▶ Data for analysis:

■ ■ ■ ■ ■ ■ ■

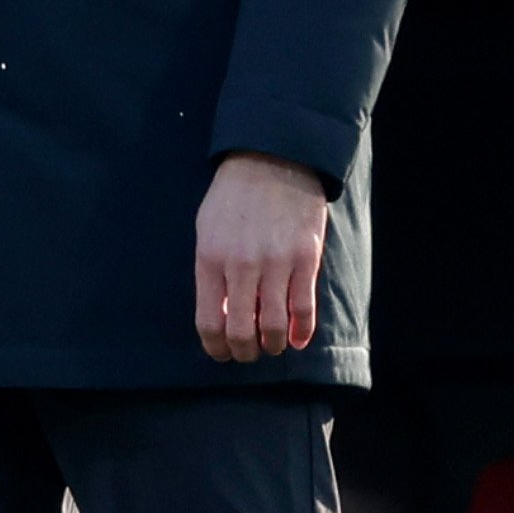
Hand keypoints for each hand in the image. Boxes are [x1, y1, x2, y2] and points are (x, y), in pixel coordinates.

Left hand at [193, 152, 326, 362]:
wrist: (274, 158)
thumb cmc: (235, 196)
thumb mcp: (207, 230)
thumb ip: (212, 272)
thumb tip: (221, 314)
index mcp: (211, 259)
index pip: (209, 322)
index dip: (216, 348)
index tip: (223, 354)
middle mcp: (241, 265)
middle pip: (241, 332)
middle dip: (245, 353)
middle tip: (249, 354)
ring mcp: (276, 263)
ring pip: (273, 327)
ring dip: (273, 346)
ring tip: (273, 345)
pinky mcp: (306, 258)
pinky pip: (304, 308)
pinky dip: (301, 332)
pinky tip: (298, 338)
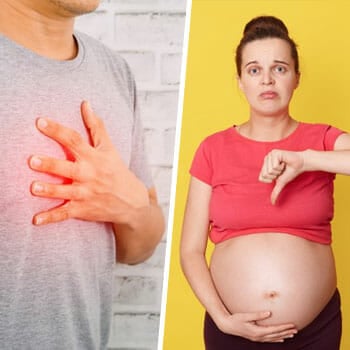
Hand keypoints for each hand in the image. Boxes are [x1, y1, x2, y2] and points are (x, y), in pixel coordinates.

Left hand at [29, 101, 148, 224]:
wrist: (132, 201)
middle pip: (68, 168)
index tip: (40, 121)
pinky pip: (65, 214)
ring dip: (50, 190)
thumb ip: (96, 127)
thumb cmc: (117, 172)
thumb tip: (85, 104)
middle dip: (51, 164)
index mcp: (94, 157)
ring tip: (33, 188)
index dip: (57, 131)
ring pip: (65, 192)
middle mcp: (89, 175)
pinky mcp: (83, 210)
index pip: (75, 140)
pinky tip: (36, 220)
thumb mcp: (109, 148)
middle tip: (32, 160)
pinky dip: (51, 218)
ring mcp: (86, 194)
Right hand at [216, 311, 297, 342]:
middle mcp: (259, 337)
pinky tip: (281, 339)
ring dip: (283, 336)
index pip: (275, 330)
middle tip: (296, 329)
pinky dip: (276, 339)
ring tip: (292, 334)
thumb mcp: (246, 316)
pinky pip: (269, 340)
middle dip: (286, 332)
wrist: (228, 326)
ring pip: (274, 339)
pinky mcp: (256, 337)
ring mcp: (258, 338)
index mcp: (258, 331)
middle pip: (276, 335)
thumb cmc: (236, 319)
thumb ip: (257, 315)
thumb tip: (269, 313)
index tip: (292, 325)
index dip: (284, 327)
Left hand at [258, 149, 304, 203]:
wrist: (301, 164)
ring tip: (283, 165)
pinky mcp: (275, 153)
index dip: (271, 179)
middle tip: (282, 169)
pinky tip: (284, 162)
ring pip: (269, 170)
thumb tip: (273, 203)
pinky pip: (274, 166)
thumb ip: (275, 192)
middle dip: (275, 175)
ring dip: (279, 170)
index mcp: (265, 165)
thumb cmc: (290, 172)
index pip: (261, 178)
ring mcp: (270, 155)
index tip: (278, 175)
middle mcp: (266, 159)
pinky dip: (281, 166)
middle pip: (265, 174)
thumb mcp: (281, 182)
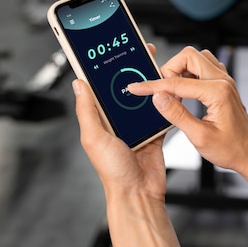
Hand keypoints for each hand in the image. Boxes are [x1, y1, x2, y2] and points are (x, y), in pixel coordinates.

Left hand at [72, 58, 166, 202]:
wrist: (139, 193)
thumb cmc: (113, 172)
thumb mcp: (94, 138)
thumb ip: (87, 110)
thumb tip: (78, 84)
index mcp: (100, 120)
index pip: (101, 88)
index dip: (106, 70)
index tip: (113, 53)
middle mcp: (117, 121)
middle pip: (126, 89)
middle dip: (133, 72)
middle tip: (142, 54)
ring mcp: (136, 126)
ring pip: (144, 98)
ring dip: (151, 86)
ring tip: (157, 69)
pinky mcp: (153, 132)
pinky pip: (160, 112)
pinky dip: (165, 103)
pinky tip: (169, 91)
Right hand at [128, 46, 247, 176]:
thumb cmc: (231, 149)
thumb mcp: (199, 137)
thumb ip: (177, 115)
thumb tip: (158, 98)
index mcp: (217, 92)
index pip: (177, 82)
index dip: (153, 85)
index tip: (137, 87)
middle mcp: (223, 81)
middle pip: (189, 56)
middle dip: (170, 69)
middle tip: (161, 90)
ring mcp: (225, 81)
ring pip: (197, 58)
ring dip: (181, 69)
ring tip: (173, 92)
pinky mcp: (224, 84)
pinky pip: (204, 67)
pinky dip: (190, 74)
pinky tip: (185, 92)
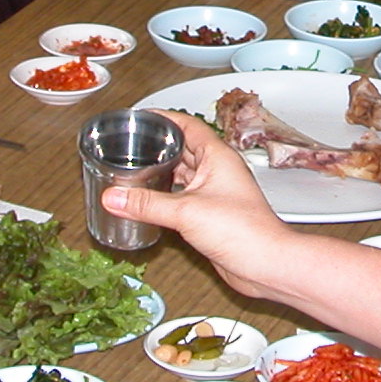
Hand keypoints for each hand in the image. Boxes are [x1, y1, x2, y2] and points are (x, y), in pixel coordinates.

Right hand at [102, 114, 298, 295]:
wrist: (265, 265)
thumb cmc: (243, 231)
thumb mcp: (186, 212)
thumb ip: (147, 204)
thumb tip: (114, 196)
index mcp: (218, 156)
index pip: (187, 125)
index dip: (164, 118)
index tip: (140, 117)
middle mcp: (218, 170)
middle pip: (183, 149)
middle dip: (158, 147)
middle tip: (130, 146)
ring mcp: (215, 192)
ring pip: (183, 174)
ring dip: (161, 173)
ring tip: (134, 170)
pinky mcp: (212, 213)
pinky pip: (184, 197)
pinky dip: (167, 196)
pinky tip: (149, 201)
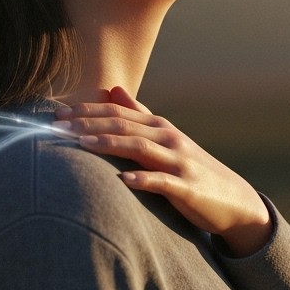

■ ■ ■ ■ ■ ■ ■

▶ Work instructions: Restate exactly, please, only the lines between the start of the data and the line containing "pinky pip: (304, 308)", both ends included, skipping the pictures.

▶ Answer space:
Hand keypoints for each hand in the image. Boxes are [x1, y1, x2, y2] and points are (x, y), in pixel coordinates.

Left hand at [193, 152, 326, 362]:
wrist: (274, 158)
thumb cmc: (235, 196)
thumb mcp: (207, 230)
thumb ip: (212, 272)
thumb tip: (221, 314)
index mcp: (211, 259)
index pip: (209, 322)
index dip: (216, 348)
index tip: (223, 354)
middle mcp: (241, 265)
middle pip: (241, 332)
middle dip: (245, 353)
middle tip: (249, 354)
ring mcp: (276, 263)
ring pip: (273, 327)
ring dip: (273, 346)
ring tip: (273, 345)
pinky mcp: (306, 258)
pinky pip: (304, 308)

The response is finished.